■ TASK DESCRIPTION:
Continue the forum question below about comparing two large CSV files in Perl, starting after its last line.

[BEGIN EXTRACT]

Compare 2 CSV Huge CSV Files and print the differences to another csv file using perl

Question

I have 2 csv files of multiple fields(approx 30 fields), and huge size ( approx 4GB ).

File1:

EmployeeName,Age,Salary,Address
Vinoth,12,2548.245,"140,North Street,India"
Vivek,40,2548.245,"140,North Street,India"
Karthick,10,10.245,"140,North Street,India"

File2:

EmployeeName,Age,Salary,Address
Vinoth,12,2548.245,"140,North Street,USA"
Karthick,10,10.245,"140,North Street,India"
Vivek,40,2548.245,"140,North Street,India"

I want to compare these 2 files and report the differences into another csv file. In the above example, Employee Vivek and Karthick details are present in different row numbers but still the record data is same, so it should be considered as match. Employee Vinoth record should be considered as a mismatch since there is a mismatch in the address.

Output diff.csv file can contain the mismatched record from the File1 and File 2 as below.

Diff.csv
EmployeeName,Age,Salary,Address
F1, Vinoth,12,2548.245,"140,North Street,India" 
F2, Vinoth,12,2548.245,"140,North Street,USA"

I've written the code so far as below. After this I'm confused which option to choose whether a Binary Search or any other efficient way to do this. Could you please help me?

My approach
1. Load the File2 in memory as hashes of hashes.
2.Read line by line from File1 and match it with the hash of hashes in memory.

[END EXTRACT]
[BEGIN STORED ROWS]

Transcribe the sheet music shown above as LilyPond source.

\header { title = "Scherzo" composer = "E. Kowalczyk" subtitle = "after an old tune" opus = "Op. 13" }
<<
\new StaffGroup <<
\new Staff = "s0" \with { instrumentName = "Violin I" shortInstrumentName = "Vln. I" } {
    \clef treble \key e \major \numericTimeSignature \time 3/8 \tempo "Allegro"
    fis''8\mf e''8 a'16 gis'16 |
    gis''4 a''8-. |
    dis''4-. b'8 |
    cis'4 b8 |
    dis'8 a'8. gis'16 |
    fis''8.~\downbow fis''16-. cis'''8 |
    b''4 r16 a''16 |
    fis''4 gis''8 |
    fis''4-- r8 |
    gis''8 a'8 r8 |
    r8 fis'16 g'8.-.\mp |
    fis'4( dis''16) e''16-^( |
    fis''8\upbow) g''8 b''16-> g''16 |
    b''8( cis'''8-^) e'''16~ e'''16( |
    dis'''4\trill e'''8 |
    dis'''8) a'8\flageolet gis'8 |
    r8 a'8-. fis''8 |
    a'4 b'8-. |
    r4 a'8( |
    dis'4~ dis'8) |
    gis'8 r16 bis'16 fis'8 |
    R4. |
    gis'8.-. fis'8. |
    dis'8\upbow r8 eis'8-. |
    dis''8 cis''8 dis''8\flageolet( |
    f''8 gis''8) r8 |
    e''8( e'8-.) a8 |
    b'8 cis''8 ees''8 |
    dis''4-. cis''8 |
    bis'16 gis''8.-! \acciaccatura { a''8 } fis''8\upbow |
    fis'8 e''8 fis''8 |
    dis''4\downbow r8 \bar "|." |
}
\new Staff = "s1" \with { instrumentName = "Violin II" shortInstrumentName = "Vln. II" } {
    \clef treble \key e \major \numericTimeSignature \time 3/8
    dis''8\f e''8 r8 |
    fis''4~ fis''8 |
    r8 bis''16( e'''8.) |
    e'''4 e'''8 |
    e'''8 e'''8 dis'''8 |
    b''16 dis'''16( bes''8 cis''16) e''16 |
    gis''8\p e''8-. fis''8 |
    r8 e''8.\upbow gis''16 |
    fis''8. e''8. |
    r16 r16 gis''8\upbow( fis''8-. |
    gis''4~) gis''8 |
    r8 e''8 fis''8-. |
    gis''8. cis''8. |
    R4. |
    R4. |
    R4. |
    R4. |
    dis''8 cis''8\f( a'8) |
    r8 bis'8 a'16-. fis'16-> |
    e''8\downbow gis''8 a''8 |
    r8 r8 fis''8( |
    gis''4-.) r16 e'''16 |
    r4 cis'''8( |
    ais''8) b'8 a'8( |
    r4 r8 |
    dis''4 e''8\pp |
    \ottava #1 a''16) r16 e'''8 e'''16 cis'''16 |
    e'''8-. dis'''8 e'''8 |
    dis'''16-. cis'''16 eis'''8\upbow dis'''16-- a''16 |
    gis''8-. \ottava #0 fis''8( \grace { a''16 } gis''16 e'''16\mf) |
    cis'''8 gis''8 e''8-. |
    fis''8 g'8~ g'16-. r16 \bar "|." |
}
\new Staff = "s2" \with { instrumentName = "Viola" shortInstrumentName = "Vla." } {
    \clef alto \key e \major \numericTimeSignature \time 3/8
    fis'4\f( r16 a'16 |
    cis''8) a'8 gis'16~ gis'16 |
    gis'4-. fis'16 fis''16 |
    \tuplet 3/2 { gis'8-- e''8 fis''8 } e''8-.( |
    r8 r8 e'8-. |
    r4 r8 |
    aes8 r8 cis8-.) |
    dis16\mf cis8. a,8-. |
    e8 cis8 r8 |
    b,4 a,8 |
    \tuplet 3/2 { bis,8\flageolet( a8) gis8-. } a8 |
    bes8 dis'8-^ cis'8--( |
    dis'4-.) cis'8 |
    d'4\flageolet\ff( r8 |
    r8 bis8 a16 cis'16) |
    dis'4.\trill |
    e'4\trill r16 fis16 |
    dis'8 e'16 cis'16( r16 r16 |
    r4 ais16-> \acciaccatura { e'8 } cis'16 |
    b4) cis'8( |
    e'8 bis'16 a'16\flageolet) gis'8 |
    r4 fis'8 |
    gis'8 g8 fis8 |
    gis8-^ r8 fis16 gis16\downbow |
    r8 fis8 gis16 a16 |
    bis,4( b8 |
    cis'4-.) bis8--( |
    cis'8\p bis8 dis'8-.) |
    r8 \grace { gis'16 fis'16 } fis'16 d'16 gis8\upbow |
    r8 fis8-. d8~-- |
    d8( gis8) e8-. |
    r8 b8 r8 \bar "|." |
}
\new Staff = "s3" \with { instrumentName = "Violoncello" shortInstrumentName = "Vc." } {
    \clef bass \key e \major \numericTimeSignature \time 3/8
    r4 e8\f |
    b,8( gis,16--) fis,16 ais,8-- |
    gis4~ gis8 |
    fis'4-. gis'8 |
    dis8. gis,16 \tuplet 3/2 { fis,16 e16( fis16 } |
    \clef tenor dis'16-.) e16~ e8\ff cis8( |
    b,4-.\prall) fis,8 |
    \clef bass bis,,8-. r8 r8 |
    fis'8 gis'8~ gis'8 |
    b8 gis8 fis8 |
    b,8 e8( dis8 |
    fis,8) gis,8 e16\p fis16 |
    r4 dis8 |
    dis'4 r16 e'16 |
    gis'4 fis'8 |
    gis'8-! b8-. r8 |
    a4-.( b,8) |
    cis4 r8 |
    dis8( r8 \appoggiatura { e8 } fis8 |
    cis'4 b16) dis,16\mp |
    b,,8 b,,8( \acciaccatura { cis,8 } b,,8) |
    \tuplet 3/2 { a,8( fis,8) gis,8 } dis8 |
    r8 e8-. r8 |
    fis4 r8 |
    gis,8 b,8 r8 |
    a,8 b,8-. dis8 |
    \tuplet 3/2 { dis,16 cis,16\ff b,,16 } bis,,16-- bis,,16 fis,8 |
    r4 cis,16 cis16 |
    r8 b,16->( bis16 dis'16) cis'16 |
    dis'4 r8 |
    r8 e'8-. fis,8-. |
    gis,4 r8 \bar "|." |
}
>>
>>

[END STORED ROWS]

■ EXERCISE RESULT:
use strict;
use warnings;
use Text::CSV_XS;
use Getopt::Long;
use Data::Dumper;
use Text::CSV::Hashify;
use List::BinarySearch qw( :all );

# Get Command Line Parameters

my %opts = ();
GetOptions( \%opts, "file1=s", "file2=s", )
  or die("Error in command line arguments\n");

if ( !defined $opts{'file1'} ) {
    die "CSV file --file1 not specified.\n";
}
if ( !defined $opts{'file2'} ) {
    die "CSV file --file2 not specified.\n";
}

my $file1 = $opts{'file1'};
my $file2 = $opts{'file2'};
my $file3 = 'diff.csv';

print $file2 . "\n";

my $csv1 =
  Text::CSV_XS->new(
    { binary => 1, auto_diag => 1, sep_char => ',', eol => $/ } );
my $csv2 =
  Text::CSV_XS->new(
    { binary => 1, auto_diag => 1, sep_char => ',', eol => $/ } );
my $csvout =
  Text::CSV_XS->new(
    { binary => 1, auto_diag => 1, sep_char => ',', eol => $/ } );

open( my $fh1, '<:encoding(utf8)', $file1 )
  or die "Cannot not open '$file1' $!.\n";
open( my $fh2, '<:encoding(utf8)', $file2 )
  or die "Cannot not open '$file2' $!.\n";
open( my $fh3, '>:encoding(utf8)', $file3 )
  or die "Cannot not open '$file3' $!.\n";
binmode( STDOUT, ":utf8" );

my $f1line   = undef;
my $f2line   = undef;
my $header1  = undef;
my $f1empty  = 'false';
my $f2empty  = 'false';
my $reccount = 0;
my $hash_ref = hashify( "$file2", 'EmployeeName' );
if ( $f1empty eq 'false' ) {
    $f1line = $csv1->getline($fh1);
}
while (1) {

    if ( $f1empty eq 'false' ) {
        $f1line = $csv1->getline($fh1);
    }
    if ( !defined $f1line ) {
        $f1empty = 'true';
    }

    if ( $f1empty eq 'true' ) {
        last;
    }
    else {
        ## Read each line from File1 and match it with the File 2 which is loaded as hashes of hashes in perl. Need help here.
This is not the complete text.